THIS difference can be found in the EPA regulations and definitions and requirements for various forms of pollution controls for incinerators and boilers. As far as I know and remember from reading these regulations and stories about them, they don’t mention tipping fees but center on the source of the woody biomass and what would normally happen to it in the absence of an incinerator of boiler.
The biomass industry is spending gobs of money on lawyers fighting these definitions within the EPA regs and their claim that installing MACT controls would severely hamper the biomass “industry”.
I read that as, it would hamper their making (IMO: stealing) gobs of taxpayer and ratepayer money for cap and trade carbon credits. The cap and trade carbon market is projected to be worth TWO TRILLION $$$ by 2020.
THAT should put the $75 million Adage subsidy into perspective for everyone. Without cap and trade carbon offsets, Duke energy would have to raise the electric rates for all of of its customers east of the Mississippi by up to 40%. WITH cap and trade they instead offset all that carbon and make BILLIONS trading credits GRANTED to them for woody biomass spewing even MORE carbon. Essentially the only difference is if wood can be grown again VS coal that is carbon safely sequestered for eons in rock.

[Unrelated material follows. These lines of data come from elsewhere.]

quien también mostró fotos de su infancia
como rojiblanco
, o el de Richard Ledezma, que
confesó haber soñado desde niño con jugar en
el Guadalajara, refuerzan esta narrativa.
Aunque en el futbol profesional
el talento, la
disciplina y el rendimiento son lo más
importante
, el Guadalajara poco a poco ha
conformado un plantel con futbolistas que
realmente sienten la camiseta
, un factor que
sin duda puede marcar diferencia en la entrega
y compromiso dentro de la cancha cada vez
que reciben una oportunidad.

Our job is to make sure that slash is defined as waste, period. If we use Adage’s OWN advertising, statements and public statements used against us to try to site and build the incinerator (“it would just lie on the ground and rot or be burned in slash fires”) then it will be difficult for them to claim otherwise. Getting detoured on some unknown definition that doesn’t apply, IE: tipping fees, then we lose our clear cut this or that definition.
Or as they say “KISS”. Keep it simple……..
If it would be left to rot or to be burned on the ground, it’s WASTE. Let others make the opposing argument if they think they can. To me, if it’s not waste, then it has another use and isn’t left to rot or to be burned on site. Tipping fee just confuses the issue and isn’t a necessary component of a simple definition, regulation or logical argument.